┌─ Verilen metin
Rojava’nın toplumsal bir örgütlenme modeli olarak ortaya çıkması ile küresel güçlerin Ortadoğu stratejisi arasında önemli bir bağ var. Bu durum doğru kavranılmazsa ve gerekli sonuçlar çıkartılmazsa bugünden geleceğe yönelik stratejinin başarılı bir şekilde uygulanması da oldukça zor olacaktır.
Rojava’yı Var Eden Sosyolojik-Politik Dinamikler
Rojava’da ortaya çıkan toplumsal yapının devrim olarak tanımlanması dahi küresel dünyada devrim tanımının ve biçimlerinin nasıl değiştiği/değişebileceği konusunda bizlere somut bir fikir veriyor. Rojava’daki mücadelenin bugünkü koşullarda başarılı olmasının politik arka planı, bu mücadeleyi yürütenler açısından bölgedeki sosyolojik-politik dinamiklerinin oldukça güçlü olmasıdır. Bu nedenle dünyanın neresinde olursa olsun, sosyo-politik arka planı olmayan hiçbir hareketin başarılı olma şansı bulunmaz. Sosyolojik-politik dinamiklere dayanan hareketler, bölgesel ve iç dengelere bağlı olarak toplumsal gücünde belirli bir zayıflama ya da politik olarak bir gerileme yaşayabilirler. Ancak bu toplumsal hareketlerin tasfiye edilmeleri pek mümkün olmaz.
Rojova’daki toplumsal dinamiklerin ortaya çıkmasını sağlayan ve onun örgütlü bir güce dayandıran PYD özellikle IŞİD’e karşı vermiş olduğu savaşla hem uluslararası ve bölgesel alanda tam bir meşruiyet sağladı hem de Suriye’nin iç dinamiklerinde Kürtlerin dışında önemli bir toplumsal taban oluşturdu. Bu nedenle bölgesel/coğrafik olarak Rojava kavramından çok Fırat’ın Doğusu/Kuzey Doğu Suriye tanımının kullanılması daha gerçekçidir. Bugünkü koşullarda uygulanmaya çalışılan model, tüm Suriye için uygulanabilecek demokratik toplumsal bir sistem için örnek oluşturabilecek nitelikte olduğunu söylemek yanlış olmaz.
└─
Yapılacak işlemler:
[a] Verilen metne göre PYD, uluslararası ve bölgesel alanda tam meşruiyeti özellikle hangi savaş sayesinde sağlamıştır?
[b] Verilen metinde "Rojava’nın toplumsal bir" sözcükleriyle başlayıp "oldukça zor olacaktır." sözcüklerine kadar süren bölümü değiştirmeden tekrarlayın.
┌─ Kayıt listesi
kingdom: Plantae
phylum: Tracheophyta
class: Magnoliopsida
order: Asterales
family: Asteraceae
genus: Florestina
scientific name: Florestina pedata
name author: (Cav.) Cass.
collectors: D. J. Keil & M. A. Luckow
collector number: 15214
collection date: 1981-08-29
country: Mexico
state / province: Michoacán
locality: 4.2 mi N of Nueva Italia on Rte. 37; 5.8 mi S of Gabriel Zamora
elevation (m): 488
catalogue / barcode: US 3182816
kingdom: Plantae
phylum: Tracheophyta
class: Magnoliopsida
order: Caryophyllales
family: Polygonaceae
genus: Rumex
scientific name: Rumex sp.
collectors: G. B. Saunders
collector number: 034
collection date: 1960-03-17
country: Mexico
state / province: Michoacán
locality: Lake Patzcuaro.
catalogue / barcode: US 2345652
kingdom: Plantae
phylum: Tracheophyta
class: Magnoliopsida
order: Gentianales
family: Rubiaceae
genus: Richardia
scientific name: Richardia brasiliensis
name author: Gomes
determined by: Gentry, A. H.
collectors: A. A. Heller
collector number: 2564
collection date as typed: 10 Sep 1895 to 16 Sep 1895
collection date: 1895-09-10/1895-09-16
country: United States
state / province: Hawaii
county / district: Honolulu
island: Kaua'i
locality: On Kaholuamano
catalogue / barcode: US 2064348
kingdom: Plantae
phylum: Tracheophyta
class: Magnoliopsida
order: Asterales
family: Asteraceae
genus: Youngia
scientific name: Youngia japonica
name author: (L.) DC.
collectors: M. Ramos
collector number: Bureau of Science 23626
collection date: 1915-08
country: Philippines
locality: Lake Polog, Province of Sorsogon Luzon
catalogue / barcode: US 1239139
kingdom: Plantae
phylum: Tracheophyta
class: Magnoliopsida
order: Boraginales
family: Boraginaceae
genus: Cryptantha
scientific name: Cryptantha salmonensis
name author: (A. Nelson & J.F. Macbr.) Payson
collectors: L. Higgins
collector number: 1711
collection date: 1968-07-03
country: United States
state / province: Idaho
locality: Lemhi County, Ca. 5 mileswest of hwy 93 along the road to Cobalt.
└─
Görev bazında yanıtlar:
[a] IŞİD'e karşı verdiği savaş sayesinde.

[b]
Rojava’nın toplumsal bir örgütlenme modeli olarak ortaya çıkması ile küresel güçlerin Ortadoğu stratejisi arasında önemli bir bağ var. Bu durum doğru kavranılmazsa ve gerekli sonuçlar çıkartılmazsa bugünden geleceğe yönelik stratejinin başarılı bir şekilde uygulanması da oldukça zor olacaktır.